The recent market wipeout has done more than push prices down — it has changed who is actually holding the majority of Bitcoin, Ethereum, and XRP.
- Short-term and retail traders are driving the majority of selling, not long-term holders.
- Realized losses have surged to levels not seen since the 2022 capitulation event.
- Panic selling from small wallets historically appears near market bottoms, not the start of major downturns.
According to blockchain datasets, ownership is quietly transferring away from short-term speculators and toward longer-term investors, the type who historically drive the early stages of recoveries.

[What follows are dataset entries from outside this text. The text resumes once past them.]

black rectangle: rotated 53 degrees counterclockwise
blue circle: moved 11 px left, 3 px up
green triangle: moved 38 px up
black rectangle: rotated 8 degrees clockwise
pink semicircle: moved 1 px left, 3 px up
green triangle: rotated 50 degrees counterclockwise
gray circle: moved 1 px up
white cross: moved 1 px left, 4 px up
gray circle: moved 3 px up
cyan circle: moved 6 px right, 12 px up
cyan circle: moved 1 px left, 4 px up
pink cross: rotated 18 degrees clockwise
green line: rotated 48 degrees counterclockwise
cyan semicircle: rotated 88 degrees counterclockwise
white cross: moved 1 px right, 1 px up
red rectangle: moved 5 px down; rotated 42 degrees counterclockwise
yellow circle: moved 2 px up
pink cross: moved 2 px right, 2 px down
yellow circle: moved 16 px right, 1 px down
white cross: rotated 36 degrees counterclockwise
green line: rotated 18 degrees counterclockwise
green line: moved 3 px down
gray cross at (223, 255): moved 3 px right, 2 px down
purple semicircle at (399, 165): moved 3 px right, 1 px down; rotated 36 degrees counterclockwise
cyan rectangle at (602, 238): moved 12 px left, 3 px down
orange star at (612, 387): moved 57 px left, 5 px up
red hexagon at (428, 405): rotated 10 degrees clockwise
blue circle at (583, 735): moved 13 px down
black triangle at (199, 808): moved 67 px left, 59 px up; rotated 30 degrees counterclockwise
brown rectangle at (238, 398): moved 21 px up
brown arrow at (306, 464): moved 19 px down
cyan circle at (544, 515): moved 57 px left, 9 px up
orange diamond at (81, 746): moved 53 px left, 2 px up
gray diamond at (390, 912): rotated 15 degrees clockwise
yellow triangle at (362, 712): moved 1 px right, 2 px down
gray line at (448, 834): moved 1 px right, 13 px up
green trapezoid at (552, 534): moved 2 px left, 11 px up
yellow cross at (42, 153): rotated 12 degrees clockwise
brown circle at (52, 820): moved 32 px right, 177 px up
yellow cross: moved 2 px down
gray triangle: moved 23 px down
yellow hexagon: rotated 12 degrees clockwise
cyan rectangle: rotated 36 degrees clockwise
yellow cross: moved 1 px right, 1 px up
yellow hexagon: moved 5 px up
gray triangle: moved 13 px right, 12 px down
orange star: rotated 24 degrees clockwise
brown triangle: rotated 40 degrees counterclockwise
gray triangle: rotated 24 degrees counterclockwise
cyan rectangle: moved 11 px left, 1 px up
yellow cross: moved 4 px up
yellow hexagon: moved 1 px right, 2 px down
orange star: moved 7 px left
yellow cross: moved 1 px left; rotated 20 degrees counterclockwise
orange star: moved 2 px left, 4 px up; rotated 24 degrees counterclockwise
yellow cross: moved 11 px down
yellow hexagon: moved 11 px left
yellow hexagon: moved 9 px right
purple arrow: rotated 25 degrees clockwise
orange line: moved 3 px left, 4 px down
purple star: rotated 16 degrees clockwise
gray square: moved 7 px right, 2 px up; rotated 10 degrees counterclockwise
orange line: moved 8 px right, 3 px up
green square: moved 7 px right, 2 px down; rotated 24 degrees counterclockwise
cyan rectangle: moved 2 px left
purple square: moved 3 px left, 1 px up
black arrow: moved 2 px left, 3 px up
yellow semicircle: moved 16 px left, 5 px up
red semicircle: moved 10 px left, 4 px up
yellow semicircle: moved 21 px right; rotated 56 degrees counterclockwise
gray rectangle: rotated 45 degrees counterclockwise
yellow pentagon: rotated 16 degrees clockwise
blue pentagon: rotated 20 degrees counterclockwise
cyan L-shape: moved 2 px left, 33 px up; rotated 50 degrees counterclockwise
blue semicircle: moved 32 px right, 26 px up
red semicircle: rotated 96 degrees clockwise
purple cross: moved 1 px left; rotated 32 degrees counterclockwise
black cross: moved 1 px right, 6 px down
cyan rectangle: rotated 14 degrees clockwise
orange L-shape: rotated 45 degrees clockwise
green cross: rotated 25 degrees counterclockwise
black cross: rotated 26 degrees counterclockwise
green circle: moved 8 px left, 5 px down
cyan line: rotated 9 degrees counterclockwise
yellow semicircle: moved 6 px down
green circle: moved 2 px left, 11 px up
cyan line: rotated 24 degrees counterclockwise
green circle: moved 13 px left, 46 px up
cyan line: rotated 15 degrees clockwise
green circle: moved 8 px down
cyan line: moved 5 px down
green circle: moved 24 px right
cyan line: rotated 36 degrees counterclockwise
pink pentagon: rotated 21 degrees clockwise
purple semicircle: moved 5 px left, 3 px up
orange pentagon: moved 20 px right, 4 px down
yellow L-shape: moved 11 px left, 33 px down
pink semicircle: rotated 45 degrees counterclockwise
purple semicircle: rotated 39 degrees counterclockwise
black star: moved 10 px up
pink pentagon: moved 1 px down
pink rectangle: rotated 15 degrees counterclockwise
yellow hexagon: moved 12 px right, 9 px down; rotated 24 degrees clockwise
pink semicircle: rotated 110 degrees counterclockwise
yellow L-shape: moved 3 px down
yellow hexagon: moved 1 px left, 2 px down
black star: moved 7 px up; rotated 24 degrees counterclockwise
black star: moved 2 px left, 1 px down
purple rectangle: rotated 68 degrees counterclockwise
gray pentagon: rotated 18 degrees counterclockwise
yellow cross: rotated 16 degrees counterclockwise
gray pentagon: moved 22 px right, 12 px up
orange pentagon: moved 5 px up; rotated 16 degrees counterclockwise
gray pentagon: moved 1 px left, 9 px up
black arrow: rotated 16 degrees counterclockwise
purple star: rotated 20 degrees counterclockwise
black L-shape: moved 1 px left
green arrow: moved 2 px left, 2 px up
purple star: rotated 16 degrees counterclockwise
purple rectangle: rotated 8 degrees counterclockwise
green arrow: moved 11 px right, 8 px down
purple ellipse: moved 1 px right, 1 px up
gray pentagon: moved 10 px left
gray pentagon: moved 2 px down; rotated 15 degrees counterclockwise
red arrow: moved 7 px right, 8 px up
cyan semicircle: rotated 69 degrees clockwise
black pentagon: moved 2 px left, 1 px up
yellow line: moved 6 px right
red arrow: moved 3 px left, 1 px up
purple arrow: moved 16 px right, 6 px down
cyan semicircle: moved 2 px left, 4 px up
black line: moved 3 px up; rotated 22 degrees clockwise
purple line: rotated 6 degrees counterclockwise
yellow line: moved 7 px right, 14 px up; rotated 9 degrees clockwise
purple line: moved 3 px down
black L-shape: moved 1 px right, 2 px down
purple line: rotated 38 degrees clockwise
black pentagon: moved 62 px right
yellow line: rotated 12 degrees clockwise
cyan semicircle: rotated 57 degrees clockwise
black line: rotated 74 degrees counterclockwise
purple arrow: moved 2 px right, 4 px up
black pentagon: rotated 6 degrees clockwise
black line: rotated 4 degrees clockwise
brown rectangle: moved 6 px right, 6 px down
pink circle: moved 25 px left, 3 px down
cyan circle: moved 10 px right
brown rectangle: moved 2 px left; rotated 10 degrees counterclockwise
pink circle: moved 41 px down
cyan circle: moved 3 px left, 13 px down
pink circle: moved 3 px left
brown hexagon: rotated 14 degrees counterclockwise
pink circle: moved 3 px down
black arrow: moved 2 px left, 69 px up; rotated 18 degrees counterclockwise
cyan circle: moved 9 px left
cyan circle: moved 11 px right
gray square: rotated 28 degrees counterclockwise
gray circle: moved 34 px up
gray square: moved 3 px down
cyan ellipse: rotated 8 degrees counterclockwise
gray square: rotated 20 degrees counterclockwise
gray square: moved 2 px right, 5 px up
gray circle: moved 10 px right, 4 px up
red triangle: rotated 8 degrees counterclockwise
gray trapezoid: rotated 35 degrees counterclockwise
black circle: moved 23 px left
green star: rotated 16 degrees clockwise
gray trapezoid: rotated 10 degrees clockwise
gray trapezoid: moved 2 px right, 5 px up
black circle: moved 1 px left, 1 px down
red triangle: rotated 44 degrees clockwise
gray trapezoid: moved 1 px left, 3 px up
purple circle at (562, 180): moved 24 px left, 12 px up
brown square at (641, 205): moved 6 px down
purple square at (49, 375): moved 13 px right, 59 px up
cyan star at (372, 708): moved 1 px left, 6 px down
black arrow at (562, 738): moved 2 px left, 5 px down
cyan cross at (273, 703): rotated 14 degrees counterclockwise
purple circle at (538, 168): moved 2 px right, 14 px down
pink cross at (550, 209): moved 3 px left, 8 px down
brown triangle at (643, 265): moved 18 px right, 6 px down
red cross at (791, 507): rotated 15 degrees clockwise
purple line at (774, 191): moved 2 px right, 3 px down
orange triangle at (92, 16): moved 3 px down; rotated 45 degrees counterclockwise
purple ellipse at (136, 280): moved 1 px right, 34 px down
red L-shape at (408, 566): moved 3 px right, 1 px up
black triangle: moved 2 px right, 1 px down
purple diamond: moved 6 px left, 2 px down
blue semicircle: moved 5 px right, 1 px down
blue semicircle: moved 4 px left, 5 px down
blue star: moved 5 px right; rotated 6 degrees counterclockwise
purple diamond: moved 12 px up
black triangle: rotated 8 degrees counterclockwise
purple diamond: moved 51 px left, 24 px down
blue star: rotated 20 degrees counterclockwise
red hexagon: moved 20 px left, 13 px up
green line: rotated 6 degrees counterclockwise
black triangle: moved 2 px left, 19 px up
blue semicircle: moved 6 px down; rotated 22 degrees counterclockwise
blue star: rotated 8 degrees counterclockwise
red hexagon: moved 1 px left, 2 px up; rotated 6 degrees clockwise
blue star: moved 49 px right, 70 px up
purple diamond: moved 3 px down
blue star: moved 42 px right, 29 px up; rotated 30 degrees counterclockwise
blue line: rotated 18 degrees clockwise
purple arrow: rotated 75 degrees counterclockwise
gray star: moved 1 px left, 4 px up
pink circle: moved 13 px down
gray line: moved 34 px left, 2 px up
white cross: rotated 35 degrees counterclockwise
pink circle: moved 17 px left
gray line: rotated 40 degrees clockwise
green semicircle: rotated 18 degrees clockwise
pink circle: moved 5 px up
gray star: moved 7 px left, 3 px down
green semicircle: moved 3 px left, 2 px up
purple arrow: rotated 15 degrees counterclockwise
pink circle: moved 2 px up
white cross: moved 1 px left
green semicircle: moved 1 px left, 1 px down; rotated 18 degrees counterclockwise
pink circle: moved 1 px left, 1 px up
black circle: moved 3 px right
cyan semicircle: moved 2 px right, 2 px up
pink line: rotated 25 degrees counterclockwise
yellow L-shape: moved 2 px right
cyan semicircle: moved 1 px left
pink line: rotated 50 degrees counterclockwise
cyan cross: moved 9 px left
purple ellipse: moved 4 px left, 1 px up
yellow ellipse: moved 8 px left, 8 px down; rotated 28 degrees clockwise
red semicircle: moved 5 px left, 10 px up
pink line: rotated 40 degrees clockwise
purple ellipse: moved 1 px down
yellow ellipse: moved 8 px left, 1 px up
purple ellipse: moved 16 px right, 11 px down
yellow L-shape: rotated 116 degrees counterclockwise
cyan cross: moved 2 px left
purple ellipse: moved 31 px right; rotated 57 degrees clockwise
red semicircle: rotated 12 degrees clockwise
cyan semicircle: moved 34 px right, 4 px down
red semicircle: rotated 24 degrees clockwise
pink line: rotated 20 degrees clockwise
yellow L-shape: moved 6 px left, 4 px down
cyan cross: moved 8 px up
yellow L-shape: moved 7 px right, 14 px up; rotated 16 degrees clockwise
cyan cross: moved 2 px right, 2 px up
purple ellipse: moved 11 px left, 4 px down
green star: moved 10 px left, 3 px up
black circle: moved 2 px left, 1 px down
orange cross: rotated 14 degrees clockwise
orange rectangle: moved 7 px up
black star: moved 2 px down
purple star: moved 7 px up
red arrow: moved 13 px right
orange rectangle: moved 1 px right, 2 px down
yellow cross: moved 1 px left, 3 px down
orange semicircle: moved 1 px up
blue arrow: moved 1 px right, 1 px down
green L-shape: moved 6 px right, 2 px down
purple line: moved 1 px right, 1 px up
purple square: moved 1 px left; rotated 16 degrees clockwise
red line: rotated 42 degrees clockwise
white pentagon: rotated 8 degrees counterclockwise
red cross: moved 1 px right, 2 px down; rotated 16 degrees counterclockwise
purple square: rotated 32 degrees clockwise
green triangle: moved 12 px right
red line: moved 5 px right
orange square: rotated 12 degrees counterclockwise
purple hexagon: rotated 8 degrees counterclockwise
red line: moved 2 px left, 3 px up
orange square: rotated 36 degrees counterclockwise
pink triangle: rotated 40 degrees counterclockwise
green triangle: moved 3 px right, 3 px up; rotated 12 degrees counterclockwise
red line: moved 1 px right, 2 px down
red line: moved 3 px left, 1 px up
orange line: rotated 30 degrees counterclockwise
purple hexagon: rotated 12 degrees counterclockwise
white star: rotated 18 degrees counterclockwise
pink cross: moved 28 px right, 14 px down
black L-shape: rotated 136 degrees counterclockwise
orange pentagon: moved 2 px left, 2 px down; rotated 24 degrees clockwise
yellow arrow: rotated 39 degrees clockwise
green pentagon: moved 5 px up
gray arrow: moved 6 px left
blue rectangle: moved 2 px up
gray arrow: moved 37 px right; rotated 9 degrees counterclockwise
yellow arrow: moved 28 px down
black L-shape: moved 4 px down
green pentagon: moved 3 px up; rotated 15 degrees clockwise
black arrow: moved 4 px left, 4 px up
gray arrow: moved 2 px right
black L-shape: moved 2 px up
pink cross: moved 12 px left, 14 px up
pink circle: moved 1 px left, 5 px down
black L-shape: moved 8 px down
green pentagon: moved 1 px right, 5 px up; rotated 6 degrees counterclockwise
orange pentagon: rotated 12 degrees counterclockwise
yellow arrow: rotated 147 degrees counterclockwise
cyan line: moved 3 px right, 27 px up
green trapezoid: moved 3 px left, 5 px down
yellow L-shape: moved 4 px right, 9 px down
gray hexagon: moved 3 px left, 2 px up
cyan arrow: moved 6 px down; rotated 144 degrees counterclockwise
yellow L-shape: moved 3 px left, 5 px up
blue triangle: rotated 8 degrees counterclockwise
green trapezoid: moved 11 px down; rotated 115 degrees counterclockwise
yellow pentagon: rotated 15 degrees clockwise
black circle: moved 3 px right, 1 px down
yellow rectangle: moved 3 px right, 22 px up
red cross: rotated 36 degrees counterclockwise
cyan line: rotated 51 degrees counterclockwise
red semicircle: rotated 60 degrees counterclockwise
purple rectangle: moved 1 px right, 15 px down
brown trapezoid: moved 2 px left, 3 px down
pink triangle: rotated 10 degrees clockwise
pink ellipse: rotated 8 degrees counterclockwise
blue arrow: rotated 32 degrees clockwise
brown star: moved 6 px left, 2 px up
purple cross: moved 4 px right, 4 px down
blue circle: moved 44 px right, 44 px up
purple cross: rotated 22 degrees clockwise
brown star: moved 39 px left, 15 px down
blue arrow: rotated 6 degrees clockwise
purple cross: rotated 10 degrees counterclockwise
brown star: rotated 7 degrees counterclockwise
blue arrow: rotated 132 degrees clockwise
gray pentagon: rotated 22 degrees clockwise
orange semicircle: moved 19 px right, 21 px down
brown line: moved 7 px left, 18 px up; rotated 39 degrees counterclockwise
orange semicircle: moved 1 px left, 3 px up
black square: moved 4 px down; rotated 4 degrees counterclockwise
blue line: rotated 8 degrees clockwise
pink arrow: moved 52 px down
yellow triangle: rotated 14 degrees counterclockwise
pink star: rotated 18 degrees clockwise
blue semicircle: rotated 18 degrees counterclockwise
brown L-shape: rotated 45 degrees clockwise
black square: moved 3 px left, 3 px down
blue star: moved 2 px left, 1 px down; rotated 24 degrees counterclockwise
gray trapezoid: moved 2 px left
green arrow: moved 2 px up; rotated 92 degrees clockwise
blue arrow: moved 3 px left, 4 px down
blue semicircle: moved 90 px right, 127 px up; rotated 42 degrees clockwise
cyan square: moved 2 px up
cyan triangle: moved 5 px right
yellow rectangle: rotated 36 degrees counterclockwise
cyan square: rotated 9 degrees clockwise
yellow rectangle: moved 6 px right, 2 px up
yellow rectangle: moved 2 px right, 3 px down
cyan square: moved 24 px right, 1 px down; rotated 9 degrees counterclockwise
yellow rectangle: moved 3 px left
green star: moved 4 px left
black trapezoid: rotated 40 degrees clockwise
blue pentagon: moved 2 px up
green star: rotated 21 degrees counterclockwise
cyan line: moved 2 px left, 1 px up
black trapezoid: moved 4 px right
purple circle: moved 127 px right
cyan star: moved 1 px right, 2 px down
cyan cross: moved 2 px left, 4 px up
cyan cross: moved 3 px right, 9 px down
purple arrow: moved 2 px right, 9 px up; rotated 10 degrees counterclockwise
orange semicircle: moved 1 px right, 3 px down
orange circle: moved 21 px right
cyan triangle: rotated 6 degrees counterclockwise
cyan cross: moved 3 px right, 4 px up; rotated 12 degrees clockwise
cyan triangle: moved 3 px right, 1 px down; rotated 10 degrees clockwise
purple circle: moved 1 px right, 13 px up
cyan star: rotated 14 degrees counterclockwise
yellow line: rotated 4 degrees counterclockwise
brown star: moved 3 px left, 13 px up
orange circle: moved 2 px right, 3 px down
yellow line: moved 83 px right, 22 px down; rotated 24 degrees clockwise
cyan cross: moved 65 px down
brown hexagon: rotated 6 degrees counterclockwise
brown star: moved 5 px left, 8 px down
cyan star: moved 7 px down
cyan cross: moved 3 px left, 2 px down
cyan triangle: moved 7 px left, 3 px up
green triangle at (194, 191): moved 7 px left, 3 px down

What stands out isn’t the size of the price drop, but who is selling and who is not.
Losses Hit Records — But Mostly for Short-Term Market Participants
Glassnode’s latest numbers show that short-term holders are realizing losses of roughly $427 million per day on a 7-day average — the steepest loss realization since late 2022. During the 2022 capitulation event, similar levels marked the point where “weak-hand” holders exited the market almost completely, leaving supply in the hands of more resilient wallets.
That pattern appears to be repeating. Whales and long-term holders are not the ones panic-selling — short-term and retail wallets are.
Retail Capitulation Is Now Visible on Chain
Santiment’s data adds to this picture. The sharpest selling stretch came not from large or professional traders, but from the smallest account groups across multiple networks. And unlike long-term investors, these holders typically panic-sell near cycle lows, not cycle tops.
Only after identifying the capitulation pattern did Santiment share the exact breakdown:
- Bitcoin wallets under 0.01 BTC trimmed their balances sharply in the past five days.
- Ethereum wallets below 0.1 ETH dropped close to 1% of their holdings over the past month.
- XRP wallets under 100 tokens have sold more than 1% of their assets since November began.
The numbers matter less than who is doing the selling. Historically, when retail holders exit at scale, the selling pressure tends to run out of fuel soon after.
Why This Matters More Than the Price Drop Itself
Prices do not bottom because everyone stops worrying — they bottom when there’s no one left who wants to sell at lower prices. The data now suggests that a large portion of short-term traders have already capitulated.
The market doesn’t need immediate bullish momentum for conditions to improve. It only needs the panic-driven supply to dry up. Once selling pressure fades, liquidity naturally shifts toward buyers with longer time horizons — and relief rallies frequently follow.
None of this guarantees a recovery tomorrow. But the profile of sellers looks more like an end-phase washout than the beginning of a larger structural decline.
The information provided in this article is for educational purposes only and does not constitute financial, investment, or trading advice. Coindoo.com does not endorse or recommend any specific investment strategy or cryptocurrency. Always conduct your own research and consult with a licensed financial advisor before making any investment decisions.